I am, of course, excluding the Front Benches.

I declare an interest as a vice-president of the Building Societies Association. It is not a pecuniary interest, but an honorary one, but one that I feel I ought to declare in view of what I have to say. I applaud the sentiments that my hon. Friend the Minister for Housing expressed, and I applaud also the Government's dedication to restricting the country's overdraft — the public sector borrowing requirement. High borrowing means higher inflation, which means high interest rates, which means more distress for industry and commerce and every borrower, including home owners.

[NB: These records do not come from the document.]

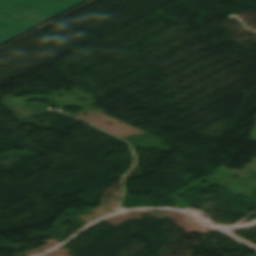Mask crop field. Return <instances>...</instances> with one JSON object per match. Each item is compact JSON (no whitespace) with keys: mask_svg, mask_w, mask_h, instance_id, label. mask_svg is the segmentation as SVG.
Wrapping results in <instances>:
<instances>
[{"mask_svg":"<svg viewBox=\"0 0 256 256\" xmlns=\"http://www.w3.org/2000/svg\"><path fill=\"white\" fill-rule=\"evenodd\" d=\"M86 0H0V45Z\"/></svg>","mask_w":256,"mask_h":256,"instance_id":"obj_1","label":"crop field"}]
</instances>
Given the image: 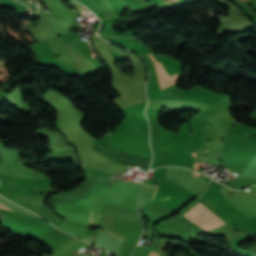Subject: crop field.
I'll list each match as a JSON object with an SVG mask.
<instances>
[{
    "mask_svg": "<svg viewBox=\"0 0 256 256\" xmlns=\"http://www.w3.org/2000/svg\"><path fill=\"white\" fill-rule=\"evenodd\" d=\"M201 231L214 226L220 222L215 214L207 209L199 201L184 213Z\"/></svg>",
    "mask_w": 256,
    "mask_h": 256,
    "instance_id": "1",
    "label": "crop field"
},
{
    "mask_svg": "<svg viewBox=\"0 0 256 256\" xmlns=\"http://www.w3.org/2000/svg\"><path fill=\"white\" fill-rule=\"evenodd\" d=\"M212 103L214 102L150 99L147 106L158 107V108L178 107L181 109L201 111Z\"/></svg>",
    "mask_w": 256,
    "mask_h": 256,
    "instance_id": "2",
    "label": "crop field"
},
{
    "mask_svg": "<svg viewBox=\"0 0 256 256\" xmlns=\"http://www.w3.org/2000/svg\"><path fill=\"white\" fill-rule=\"evenodd\" d=\"M157 189L158 187L156 186V191ZM154 195L155 186L144 182L139 196L140 206L145 207L147 204H149Z\"/></svg>",
    "mask_w": 256,
    "mask_h": 256,
    "instance_id": "3",
    "label": "crop field"
},
{
    "mask_svg": "<svg viewBox=\"0 0 256 256\" xmlns=\"http://www.w3.org/2000/svg\"><path fill=\"white\" fill-rule=\"evenodd\" d=\"M149 54L151 55V53H149ZM152 58L154 59L153 56H152ZM154 61L156 63V67H157V71H158V75H159V79H160L162 89L173 85L178 76L176 74H174V75L169 77L168 74L165 72L162 64L160 62L156 61L155 59H154Z\"/></svg>",
    "mask_w": 256,
    "mask_h": 256,
    "instance_id": "4",
    "label": "crop field"
},
{
    "mask_svg": "<svg viewBox=\"0 0 256 256\" xmlns=\"http://www.w3.org/2000/svg\"><path fill=\"white\" fill-rule=\"evenodd\" d=\"M102 207H103V204H101V203H96V202L92 203V207H91L89 217H88V223H97L98 224L99 217L102 212Z\"/></svg>",
    "mask_w": 256,
    "mask_h": 256,
    "instance_id": "5",
    "label": "crop field"
},
{
    "mask_svg": "<svg viewBox=\"0 0 256 256\" xmlns=\"http://www.w3.org/2000/svg\"><path fill=\"white\" fill-rule=\"evenodd\" d=\"M0 205H2V206H4V207H7V208H10V209H12V210L18 211V212H20V213H23V212H21V211H19V210H17V209H14V208H12V207H10V206H8V205L2 203V202H0ZM4 207H1V206H0V208L7 209V208H4ZM8 210H9V209H8ZM12 210H11V211H12ZM15 211H14V212H15ZM23 214H25V213H23Z\"/></svg>",
    "mask_w": 256,
    "mask_h": 256,
    "instance_id": "6",
    "label": "crop field"
},
{
    "mask_svg": "<svg viewBox=\"0 0 256 256\" xmlns=\"http://www.w3.org/2000/svg\"><path fill=\"white\" fill-rule=\"evenodd\" d=\"M150 256H159V254H156L154 252H151Z\"/></svg>",
    "mask_w": 256,
    "mask_h": 256,
    "instance_id": "7",
    "label": "crop field"
},
{
    "mask_svg": "<svg viewBox=\"0 0 256 256\" xmlns=\"http://www.w3.org/2000/svg\"><path fill=\"white\" fill-rule=\"evenodd\" d=\"M163 1H165L166 3H168V2H170V1H172V0H163Z\"/></svg>",
    "mask_w": 256,
    "mask_h": 256,
    "instance_id": "8",
    "label": "crop field"
}]
</instances>
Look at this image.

I must confess that I find an element of contradiction — although I am not an economist, far less an accountant—in the Government amendment. However, I am prepared to listen to both sides of the argument and not to be strangled by the collar of mongrel political dogma. There is an answer to the problem. Local government finance is beset with a myriad of contradictions and mysteries resulting from what I understand is called annuality, which means that in any 12 months a sum of money still in the council's bank account must be spent before the end of that year, otherwise the council will not get more in the next year. That is not how industry and commerce runs its affairs, or how right hon. and hon. Members run their domestic affairs. That is why I applaud the statement that my right hon. Friend the Secretary of State made in October at Brighton, when he said that he was prepared to examine local government finance, not simply the rating system. If we can find a solution to that problem, those which we are debating today will not arise.

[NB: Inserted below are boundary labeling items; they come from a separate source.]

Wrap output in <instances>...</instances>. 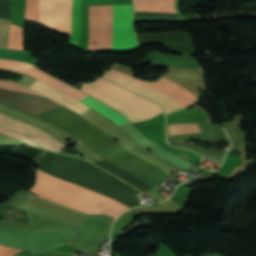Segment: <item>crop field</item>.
Masks as SVG:
<instances>
[{
  "label": "crop field",
  "mask_w": 256,
  "mask_h": 256,
  "mask_svg": "<svg viewBox=\"0 0 256 256\" xmlns=\"http://www.w3.org/2000/svg\"><path fill=\"white\" fill-rule=\"evenodd\" d=\"M139 48L133 27V5L90 6L89 50Z\"/></svg>",
  "instance_id": "1"
},
{
  "label": "crop field",
  "mask_w": 256,
  "mask_h": 256,
  "mask_svg": "<svg viewBox=\"0 0 256 256\" xmlns=\"http://www.w3.org/2000/svg\"><path fill=\"white\" fill-rule=\"evenodd\" d=\"M29 191L87 214L107 213L115 218L129 209L99 193L39 170L36 171V184Z\"/></svg>",
  "instance_id": "2"
},
{
  "label": "crop field",
  "mask_w": 256,
  "mask_h": 256,
  "mask_svg": "<svg viewBox=\"0 0 256 256\" xmlns=\"http://www.w3.org/2000/svg\"><path fill=\"white\" fill-rule=\"evenodd\" d=\"M82 91L117 109L131 122L150 119L163 113L156 103L138 97L100 78L91 83L83 84Z\"/></svg>",
  "instance_id": "3"
},
{
  "label": "crop field",
  "mask_w": 256,
  "mask_h": 256,
  "mask_svg": "<svg viewBox=\"0 0 256 256\" xmlns=\"http://www.w3.org/2000/svg\"><path fill=\"white\" fill-rule=\"evenodd\" d=\"M0 68L14 69V70H18V71L27 73L35 78H38V79L46 82V84L51 85L61 91L63 89H65L67 86H69V85H67V84H65V83L45 74V73L38 71L39 69L37 70L33 66L26 64V63L0 60ZM63 92L71 95L72 97H74L76 99L81 100L86 105L90 106L91 108H93V109L97 110L98 112H100L101 114L105 115L106 117H108L109 119H111L112 121L117 123L118 125L129 122L127 119H125V117H123L121 114L117 113L110 107L92 99L93 97L91 98L88 95H86L70 86L68 88H66Z\"/></svg>",
  "instance_id": "4"
},
{
  "label": "crop field",
  "mask_w": 256,
  "mask_h": 256,
  "mask_svg": "<svg viewBox=\"0 0 256 256\" xmlns=\"http://www.w3.org/2000/svg\"><path fill=\"white\" fill-rule=\"evenodd\" d=\"M0 133L59 153L65 146L48 134L0 113Z\"/></svg>",
  "instance_id": "5"
},
{
  "label": "crop field",
  "mask_w": 256,
  "mask_h": 256,
  "mask_svg": "<svg viewBox=\"0 0 256 256\" xmlns=\"http://www.w3.org/2000/svg\"><path fill=\"white\" fill-rule=\"evenodd\" d=\"M0 86L35 93L21 85L14 84L8 81H0ZM3 87H0V101H4L17 108L24 109L34 115H37L39 113H42L52 108L60 106L56 102L46 97L31 94V93L21 92L17 90L7 89Z\"/></svg>",
  "instance_id": "6"
},
{
  "label": "crop field",
  "mask_w": 256,
  "mask_h": 256,
  "mask_svg": "<svg viewBox=\"0 0 256 256\" xmlns=\"http://www.w3.org/2000/svg\"><path fill=\"white\" fill-rule=\"evenodd\" d=\"M71 0H40V25L70 34Z\"/></svg>",
  "instance_id": "7"
},
{
  "label": "crop field",
  "mask_w": 256,
  "mask_h": 256,
  "mask_svg": "<svg viewBox=\"0 0 256 256\" xmlns=\"http://www.w3.org/2000/svg\"><path fill=\"white\" fill-rule=\"evenodd\" d=\"M102 78L111 80L112 82H114L118 85H121V86L143 96V97H146L152 101L157 102L162 107L165 115L175 111L173 105L167 99H165L149 90H146L119 75H116L112 72H107V73H105V75Z\"/></svg>",
  "instance_id": "8"
},
{
  "label": "crop field",
  "mask_w": 256,
  "mask_h": 256,
  "mask_svg": "<svg viewBox=\"0 0 256 256\" xmlns=\"http://www.w3.org/2000/svg\"><path fill=\"white\" fill-rule=\"evenodd\" d=\"M137 11L171 12L170 1L136 0ZM172 12L174 0H171ZM134 9L136 10L135 0Z\"/></svg>",
  "instance_id": "9"
},
{
  "label": "crop field",
  "mask_w": 256,
  "mask_h": 256,
  "mask_svg": "<svg viewBox=\"0 0 256 256\" xmlns=\"http://www.w3.org/2000/svg\"><path fill=\"white\" fill-rule=\"evenodd\" d=\"M79 6H80V0H73L72 27H71V37L69 39V42L76 43V44H78L79 35H80Z\"/></svg>",
  "instance_id": "10"
},
{
  "label": "crop field",
  "mask_w": 256,
  "mask_h": 256,
  "mask_svg": "<svg viewBox=\"0 0 256 256\" xmlns=\"http://www.w3.org/2000/svg\"><path fill=\"white\" fill-rule=\"evenodd\" d=\"M25 21L39 24V0H26Z\"/></svg>",
  "instance_id": "11"
},
{
  "label": "crop field",
  "mask_w": 256,
  "mask_h": 256,
  "mask_svg": "<svg viewBox=\"0 0 256 256\" xmlns=\"http://www.w3.org/2000/svg\"><path fill=\"white\" fill-rule=\"evenodd\" d=\"M22 39H23L22 29L12 25L11 31H10V42H9L8 48L22 50Z\"/></svg>",
  "instance_id": "12"
},
{
  "label": "crop field",
  "mask_w": 256,
  "mask_h": 256,
  "mask_svg": "<svg viewBox=\"0 0 256 256\" xmlns=\"http://www.w3.org/2000/svg\"><path fill=\"white\" fill-rule=\"evenodd\" d=\"M200 132L197 124L168 126V134H186Z\"/></svg>",
  "instance_id": "13"
},
{
  "label": "crop field",
  "mask_w": 256,
  "mask_h": 256,
  "mask_svg": "<svg viewBox=\"0 0 256 256\" xmlns=\"http://www.w3.org/2000/svg\"><path fill=\"white\" fill-rule=\"evenodd\" d=\"M11 20L0 19V47L7 48Z\"/></svg>",
  "instance_id": "14"
},
{
  "label": "crop field",
  "mask_w": 256,
  "mask_h": 256,
  "mask_svg": "<svg viewBox=\"0 0 256 256\" xmlns=\"http://www.w3.org/2000/svg\"><path fill=\"white\" fill-rule=\"evenodd\" d=\"M194 154V153H193ZM196 155V154H195ZM196 156H198V155H196ZM199 158H201L200 156H198ZM202 159V158H201Z\"/></svg>",
  "instance_id": "15"
},
{
  "label": "crop field",
  "mask_w": 256,
  "mask_h": 256,
  "mask_svg": "<svg viewBox=\"0 0 256 256\" xmlns=\"http://www.w3.org/2000/svg\"><path fill=\"white\" fill-rule=\"evenodd\" d=\"M188 160H190V159H188ZM190 161H192V160H190ZM193 163H196V162H194V161H192Z\"/></svg>",
  "instance_id": "16"
}]
</instances>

I am definitely a "don't know" and shall listen carefully to both sides of the argument and cast my vote accordingly. However, I shall not cast my vote with the Opposition, because nothing that they have said has a vestige of originality. They say that we should spend more on home improvements and build more council houses, not overnight, but in the lifetime of a Parliament or two. They believe that that will resolve the crisis, but it is nonsense. Building more council houses has not reduced waiting lists. The nation's housing crisis will be resolved only if greater use is made of our existing housing stock and if more local authorities take the trouble to examine the tenants' charter enshrined in the Housing Act 1980.

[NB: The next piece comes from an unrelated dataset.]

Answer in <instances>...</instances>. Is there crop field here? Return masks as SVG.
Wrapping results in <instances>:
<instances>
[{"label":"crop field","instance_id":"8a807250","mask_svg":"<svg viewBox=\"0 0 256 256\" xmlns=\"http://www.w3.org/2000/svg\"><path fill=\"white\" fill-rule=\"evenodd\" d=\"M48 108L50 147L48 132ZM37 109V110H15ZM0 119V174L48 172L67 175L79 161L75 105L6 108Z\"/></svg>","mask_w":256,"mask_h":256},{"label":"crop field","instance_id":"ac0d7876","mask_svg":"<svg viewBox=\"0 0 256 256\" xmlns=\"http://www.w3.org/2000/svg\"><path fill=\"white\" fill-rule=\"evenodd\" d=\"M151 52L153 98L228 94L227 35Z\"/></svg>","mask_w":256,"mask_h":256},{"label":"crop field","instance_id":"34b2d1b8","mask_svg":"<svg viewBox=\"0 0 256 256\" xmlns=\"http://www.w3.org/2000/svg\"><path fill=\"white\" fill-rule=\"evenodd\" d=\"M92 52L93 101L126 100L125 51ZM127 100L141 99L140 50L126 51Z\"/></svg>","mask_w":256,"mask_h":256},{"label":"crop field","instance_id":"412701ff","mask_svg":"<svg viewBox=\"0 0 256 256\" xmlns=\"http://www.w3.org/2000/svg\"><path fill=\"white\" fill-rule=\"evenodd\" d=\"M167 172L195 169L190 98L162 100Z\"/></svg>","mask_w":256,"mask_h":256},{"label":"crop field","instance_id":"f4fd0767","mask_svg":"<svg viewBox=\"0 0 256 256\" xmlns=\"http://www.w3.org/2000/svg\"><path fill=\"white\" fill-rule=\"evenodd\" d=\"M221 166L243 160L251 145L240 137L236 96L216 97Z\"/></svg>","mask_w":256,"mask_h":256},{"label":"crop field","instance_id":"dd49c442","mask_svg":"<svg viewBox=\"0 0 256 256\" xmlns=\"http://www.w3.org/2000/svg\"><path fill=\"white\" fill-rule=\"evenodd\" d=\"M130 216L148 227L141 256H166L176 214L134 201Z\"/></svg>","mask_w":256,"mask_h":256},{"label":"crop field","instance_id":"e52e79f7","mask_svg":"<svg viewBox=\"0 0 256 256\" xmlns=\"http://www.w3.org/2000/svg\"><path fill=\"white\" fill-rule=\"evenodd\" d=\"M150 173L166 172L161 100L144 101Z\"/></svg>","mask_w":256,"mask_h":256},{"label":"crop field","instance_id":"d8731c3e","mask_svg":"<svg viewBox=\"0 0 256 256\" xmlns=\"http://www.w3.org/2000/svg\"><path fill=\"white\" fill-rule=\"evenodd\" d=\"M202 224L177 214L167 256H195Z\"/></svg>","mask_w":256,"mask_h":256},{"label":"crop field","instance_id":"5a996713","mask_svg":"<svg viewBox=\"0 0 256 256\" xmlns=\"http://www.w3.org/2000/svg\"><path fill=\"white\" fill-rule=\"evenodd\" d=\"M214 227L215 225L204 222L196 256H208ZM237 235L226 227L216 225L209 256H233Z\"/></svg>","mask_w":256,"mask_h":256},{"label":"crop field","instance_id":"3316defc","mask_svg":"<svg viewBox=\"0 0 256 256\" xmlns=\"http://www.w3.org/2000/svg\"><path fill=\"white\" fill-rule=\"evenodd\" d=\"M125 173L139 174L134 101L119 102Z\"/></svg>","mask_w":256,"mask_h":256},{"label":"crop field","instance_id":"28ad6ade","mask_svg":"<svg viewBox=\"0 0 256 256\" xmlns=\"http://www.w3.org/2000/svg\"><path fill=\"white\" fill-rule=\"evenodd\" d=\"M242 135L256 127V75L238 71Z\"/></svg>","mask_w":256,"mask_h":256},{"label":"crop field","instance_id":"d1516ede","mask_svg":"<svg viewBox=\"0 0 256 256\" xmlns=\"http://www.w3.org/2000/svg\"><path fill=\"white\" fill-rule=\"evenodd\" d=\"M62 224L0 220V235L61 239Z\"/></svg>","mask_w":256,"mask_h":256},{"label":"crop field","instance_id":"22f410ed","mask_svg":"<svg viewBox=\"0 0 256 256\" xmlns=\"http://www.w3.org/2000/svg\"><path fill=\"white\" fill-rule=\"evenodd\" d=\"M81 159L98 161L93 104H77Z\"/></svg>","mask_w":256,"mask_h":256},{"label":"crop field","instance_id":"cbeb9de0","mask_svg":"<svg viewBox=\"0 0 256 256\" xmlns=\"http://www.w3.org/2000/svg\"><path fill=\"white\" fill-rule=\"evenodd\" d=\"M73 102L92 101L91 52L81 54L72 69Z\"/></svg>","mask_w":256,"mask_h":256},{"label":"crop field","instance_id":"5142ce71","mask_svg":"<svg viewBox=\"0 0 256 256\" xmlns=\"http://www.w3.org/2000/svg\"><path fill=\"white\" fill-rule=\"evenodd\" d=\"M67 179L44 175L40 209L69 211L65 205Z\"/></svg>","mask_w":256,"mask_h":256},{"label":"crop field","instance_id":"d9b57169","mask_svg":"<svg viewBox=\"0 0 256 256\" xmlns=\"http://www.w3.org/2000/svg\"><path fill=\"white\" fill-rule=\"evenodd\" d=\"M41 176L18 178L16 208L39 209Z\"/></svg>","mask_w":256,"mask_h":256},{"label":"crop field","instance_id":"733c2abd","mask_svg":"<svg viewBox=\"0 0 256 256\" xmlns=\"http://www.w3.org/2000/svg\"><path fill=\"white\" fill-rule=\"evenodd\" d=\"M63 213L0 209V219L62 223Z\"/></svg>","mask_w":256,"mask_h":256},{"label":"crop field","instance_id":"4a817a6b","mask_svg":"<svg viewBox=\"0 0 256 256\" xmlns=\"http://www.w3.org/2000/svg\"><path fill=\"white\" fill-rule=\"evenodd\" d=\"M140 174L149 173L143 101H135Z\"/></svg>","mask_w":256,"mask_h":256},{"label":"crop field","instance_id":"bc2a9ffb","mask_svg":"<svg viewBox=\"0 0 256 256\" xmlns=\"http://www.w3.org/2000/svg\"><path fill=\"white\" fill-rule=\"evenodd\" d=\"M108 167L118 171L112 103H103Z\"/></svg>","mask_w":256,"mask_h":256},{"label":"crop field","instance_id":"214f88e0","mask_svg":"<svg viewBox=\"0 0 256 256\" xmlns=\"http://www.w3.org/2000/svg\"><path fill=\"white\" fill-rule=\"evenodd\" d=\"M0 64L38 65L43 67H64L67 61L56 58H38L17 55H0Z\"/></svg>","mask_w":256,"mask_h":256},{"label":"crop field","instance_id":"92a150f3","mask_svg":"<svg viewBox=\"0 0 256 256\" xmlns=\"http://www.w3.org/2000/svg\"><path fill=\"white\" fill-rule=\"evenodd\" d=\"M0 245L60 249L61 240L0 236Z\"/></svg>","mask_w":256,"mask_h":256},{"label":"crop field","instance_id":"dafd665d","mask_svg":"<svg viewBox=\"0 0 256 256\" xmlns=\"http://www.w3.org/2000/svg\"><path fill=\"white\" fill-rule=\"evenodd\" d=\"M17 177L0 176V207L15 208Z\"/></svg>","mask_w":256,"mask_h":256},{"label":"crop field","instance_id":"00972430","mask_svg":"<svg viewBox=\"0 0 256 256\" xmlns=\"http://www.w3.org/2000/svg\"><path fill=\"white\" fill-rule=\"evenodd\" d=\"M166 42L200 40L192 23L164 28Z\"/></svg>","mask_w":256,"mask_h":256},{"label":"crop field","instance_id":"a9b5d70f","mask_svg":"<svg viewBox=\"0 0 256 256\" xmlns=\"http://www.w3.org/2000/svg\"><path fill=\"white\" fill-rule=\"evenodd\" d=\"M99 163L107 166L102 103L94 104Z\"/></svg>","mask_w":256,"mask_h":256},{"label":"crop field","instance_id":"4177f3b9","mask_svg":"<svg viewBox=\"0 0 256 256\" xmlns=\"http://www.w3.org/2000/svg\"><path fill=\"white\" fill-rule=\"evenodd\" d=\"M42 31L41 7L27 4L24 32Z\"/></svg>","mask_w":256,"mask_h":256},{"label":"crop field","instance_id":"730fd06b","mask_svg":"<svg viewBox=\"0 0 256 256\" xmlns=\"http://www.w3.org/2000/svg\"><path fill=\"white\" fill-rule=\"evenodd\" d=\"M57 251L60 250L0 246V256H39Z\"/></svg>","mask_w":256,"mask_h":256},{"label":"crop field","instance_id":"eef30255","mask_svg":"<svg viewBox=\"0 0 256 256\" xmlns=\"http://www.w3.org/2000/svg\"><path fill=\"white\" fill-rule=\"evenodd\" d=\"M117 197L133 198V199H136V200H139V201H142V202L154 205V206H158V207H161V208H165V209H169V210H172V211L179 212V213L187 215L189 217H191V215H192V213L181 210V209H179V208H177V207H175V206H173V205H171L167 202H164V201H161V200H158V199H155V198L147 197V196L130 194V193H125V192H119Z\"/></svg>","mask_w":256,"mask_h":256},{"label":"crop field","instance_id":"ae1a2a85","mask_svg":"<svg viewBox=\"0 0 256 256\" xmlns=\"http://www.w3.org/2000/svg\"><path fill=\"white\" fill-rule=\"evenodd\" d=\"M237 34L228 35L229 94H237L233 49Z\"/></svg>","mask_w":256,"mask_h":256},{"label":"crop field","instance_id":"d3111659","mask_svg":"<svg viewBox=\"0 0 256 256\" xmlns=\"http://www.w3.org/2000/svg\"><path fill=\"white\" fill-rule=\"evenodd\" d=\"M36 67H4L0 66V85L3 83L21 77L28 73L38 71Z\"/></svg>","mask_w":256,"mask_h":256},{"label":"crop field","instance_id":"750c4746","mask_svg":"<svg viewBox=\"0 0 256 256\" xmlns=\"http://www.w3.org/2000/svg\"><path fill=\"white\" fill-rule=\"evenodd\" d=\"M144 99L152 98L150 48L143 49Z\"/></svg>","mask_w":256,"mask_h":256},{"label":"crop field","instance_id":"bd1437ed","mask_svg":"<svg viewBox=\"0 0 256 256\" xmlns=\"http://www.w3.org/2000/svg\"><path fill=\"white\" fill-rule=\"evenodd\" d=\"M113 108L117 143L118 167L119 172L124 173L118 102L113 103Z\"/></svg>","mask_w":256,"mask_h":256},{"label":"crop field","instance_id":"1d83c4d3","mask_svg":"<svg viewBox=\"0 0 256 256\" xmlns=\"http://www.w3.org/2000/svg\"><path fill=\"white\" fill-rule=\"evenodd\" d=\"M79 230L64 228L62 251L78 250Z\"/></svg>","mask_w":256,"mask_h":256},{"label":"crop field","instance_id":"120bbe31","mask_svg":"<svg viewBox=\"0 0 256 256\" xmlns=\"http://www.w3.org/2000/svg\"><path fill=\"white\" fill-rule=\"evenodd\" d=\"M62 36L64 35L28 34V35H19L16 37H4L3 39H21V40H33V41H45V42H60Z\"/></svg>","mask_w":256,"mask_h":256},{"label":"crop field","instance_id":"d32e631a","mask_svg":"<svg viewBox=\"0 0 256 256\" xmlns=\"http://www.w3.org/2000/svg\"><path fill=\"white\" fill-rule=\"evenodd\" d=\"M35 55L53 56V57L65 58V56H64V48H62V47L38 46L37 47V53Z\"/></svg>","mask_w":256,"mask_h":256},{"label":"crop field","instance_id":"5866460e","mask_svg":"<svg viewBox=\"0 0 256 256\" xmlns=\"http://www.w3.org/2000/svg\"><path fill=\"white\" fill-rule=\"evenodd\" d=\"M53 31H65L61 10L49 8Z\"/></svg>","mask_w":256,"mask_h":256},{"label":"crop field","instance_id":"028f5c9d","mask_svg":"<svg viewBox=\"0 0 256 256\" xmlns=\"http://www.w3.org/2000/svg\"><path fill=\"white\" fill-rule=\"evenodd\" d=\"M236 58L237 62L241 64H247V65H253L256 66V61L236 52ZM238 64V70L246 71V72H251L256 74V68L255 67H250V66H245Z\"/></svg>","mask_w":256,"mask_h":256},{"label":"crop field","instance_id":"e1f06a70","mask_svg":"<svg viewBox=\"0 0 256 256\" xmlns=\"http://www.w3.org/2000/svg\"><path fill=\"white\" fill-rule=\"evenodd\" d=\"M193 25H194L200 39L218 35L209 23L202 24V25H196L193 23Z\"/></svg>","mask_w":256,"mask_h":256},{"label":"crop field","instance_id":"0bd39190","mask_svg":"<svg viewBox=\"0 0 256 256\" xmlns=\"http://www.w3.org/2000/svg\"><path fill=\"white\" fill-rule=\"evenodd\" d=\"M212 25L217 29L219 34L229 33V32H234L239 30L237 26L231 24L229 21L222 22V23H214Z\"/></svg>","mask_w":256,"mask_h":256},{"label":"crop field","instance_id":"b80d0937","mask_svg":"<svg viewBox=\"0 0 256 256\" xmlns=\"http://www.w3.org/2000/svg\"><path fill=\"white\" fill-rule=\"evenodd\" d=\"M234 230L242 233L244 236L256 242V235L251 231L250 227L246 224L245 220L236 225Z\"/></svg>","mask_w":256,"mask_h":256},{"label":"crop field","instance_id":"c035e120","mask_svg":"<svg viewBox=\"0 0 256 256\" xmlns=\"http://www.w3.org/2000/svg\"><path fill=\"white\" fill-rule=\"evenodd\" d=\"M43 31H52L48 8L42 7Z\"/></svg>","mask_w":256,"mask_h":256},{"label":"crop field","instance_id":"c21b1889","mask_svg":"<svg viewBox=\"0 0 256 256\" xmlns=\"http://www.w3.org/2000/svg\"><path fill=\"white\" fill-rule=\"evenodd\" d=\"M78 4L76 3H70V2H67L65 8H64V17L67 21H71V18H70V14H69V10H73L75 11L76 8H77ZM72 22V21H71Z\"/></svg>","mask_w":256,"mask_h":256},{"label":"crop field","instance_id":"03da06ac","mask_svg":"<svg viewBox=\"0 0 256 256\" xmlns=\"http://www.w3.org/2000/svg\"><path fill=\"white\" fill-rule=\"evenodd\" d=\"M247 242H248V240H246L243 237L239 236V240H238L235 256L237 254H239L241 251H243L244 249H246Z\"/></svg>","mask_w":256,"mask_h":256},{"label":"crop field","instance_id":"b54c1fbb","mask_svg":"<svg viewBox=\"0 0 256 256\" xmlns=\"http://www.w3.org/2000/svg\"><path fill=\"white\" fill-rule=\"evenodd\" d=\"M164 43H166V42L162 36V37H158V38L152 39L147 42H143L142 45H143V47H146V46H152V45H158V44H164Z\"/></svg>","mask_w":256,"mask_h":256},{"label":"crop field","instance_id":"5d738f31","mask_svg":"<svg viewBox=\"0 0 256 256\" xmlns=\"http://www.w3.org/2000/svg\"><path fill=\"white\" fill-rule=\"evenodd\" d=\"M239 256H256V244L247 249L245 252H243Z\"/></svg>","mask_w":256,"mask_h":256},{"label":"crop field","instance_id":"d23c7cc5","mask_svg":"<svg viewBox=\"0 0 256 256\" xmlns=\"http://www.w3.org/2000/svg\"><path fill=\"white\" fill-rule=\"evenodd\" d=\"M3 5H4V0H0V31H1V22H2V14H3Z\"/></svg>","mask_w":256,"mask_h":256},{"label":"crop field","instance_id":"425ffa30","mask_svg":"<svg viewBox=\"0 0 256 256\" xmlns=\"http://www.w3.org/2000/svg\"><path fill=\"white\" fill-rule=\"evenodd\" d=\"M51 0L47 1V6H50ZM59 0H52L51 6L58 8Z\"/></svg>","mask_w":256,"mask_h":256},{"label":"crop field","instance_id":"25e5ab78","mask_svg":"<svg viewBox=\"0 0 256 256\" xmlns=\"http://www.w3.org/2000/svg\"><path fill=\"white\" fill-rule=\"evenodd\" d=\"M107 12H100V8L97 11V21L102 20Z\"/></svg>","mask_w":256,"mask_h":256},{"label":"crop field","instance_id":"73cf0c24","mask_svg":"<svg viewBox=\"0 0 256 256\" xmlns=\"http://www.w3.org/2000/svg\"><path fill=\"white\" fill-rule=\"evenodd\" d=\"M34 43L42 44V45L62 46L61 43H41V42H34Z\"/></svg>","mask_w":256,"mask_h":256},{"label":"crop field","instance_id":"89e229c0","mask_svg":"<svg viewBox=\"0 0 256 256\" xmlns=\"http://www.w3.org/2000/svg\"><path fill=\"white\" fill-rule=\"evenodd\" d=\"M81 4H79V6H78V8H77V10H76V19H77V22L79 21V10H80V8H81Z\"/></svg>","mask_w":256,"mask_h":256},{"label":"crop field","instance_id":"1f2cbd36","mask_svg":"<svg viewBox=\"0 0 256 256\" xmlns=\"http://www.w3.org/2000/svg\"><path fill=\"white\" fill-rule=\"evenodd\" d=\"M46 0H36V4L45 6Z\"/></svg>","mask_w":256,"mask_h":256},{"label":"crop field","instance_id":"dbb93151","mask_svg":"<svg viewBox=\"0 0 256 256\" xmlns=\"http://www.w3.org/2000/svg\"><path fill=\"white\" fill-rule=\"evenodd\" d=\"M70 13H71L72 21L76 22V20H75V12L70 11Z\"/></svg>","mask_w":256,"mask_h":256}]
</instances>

If more single people on council house waiting lists took the trouble to find the many elderly people who live in three-bedroomed council houses and who would dearly love the company and rent of such people, and if local authorities took the trouble to spell out the rights which the Government have given to every tenant, there would not be such a housing crisis.

I am not attracted by the crocodile tears of Opposition Members who talk of the reduction in money spent on home improvements in the past two Parliaments. Six short years ago, £90 million was spent on home improvement grants. How much was contributed by the ratepayer and the taxpayer in the last financial year? Twice as much? Five times as much? The answer is 10 times as much—£900 million — and yet Opposition Members bleat that not enough is being spent. Of course, enough can never be spent on the nation's housing stock. It is our heritage. Nevertheless, we must find a means of investing the money which ratepayers and taxpayers provide to the maximum public effect.